18. The file processing device according to claim 12, wherein

the HEIF file stores the image and a thumbnail image of the image, and

the related image is: the thumbnail image stored in the HEIF file; an image for which coding with a compression ratio different from the compression ratio for the thumbnail image is adopted; or an image for which a codec different from the codec for the thumbnail image is adopted.

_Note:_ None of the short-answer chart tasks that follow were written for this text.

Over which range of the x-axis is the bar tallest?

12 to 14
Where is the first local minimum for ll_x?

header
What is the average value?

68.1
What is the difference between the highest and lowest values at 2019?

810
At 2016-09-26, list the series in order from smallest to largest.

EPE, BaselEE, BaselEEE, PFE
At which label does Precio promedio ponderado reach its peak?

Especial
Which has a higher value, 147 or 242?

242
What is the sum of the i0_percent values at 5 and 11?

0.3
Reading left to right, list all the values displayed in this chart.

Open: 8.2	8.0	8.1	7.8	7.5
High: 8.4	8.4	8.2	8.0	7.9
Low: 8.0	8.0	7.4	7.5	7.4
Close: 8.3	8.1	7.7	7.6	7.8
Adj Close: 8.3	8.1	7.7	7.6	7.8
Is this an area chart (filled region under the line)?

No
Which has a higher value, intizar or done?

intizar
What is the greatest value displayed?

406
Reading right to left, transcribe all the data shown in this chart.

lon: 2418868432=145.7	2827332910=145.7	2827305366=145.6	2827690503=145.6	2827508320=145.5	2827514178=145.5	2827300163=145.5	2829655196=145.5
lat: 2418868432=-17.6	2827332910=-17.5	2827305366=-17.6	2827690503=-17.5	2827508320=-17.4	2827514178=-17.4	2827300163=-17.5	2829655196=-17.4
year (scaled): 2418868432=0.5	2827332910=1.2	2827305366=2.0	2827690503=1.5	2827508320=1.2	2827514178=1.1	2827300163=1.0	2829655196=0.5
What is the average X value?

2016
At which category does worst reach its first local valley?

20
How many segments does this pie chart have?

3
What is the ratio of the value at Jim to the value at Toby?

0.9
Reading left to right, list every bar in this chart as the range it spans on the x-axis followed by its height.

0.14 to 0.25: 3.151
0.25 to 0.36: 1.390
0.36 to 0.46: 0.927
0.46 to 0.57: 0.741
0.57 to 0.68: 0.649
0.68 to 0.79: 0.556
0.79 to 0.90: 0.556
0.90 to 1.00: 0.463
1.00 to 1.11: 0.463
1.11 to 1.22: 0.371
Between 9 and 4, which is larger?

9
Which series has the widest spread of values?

19. A file processing method comprising:

detecting an image in a high efficiency image file format (HEIF) file, the image corresponding to a selected related image selected from a related image that is related to the image and stored in a proxy file being another HEIF file.

20. A program for causing a computer to function as:

a file control unit configured to detect an image in a high efficiency image file format (HEIF) file, the image corresponding to a selected related image selected from a related image that is related to the image and stored in a proxy file being another HEIF file.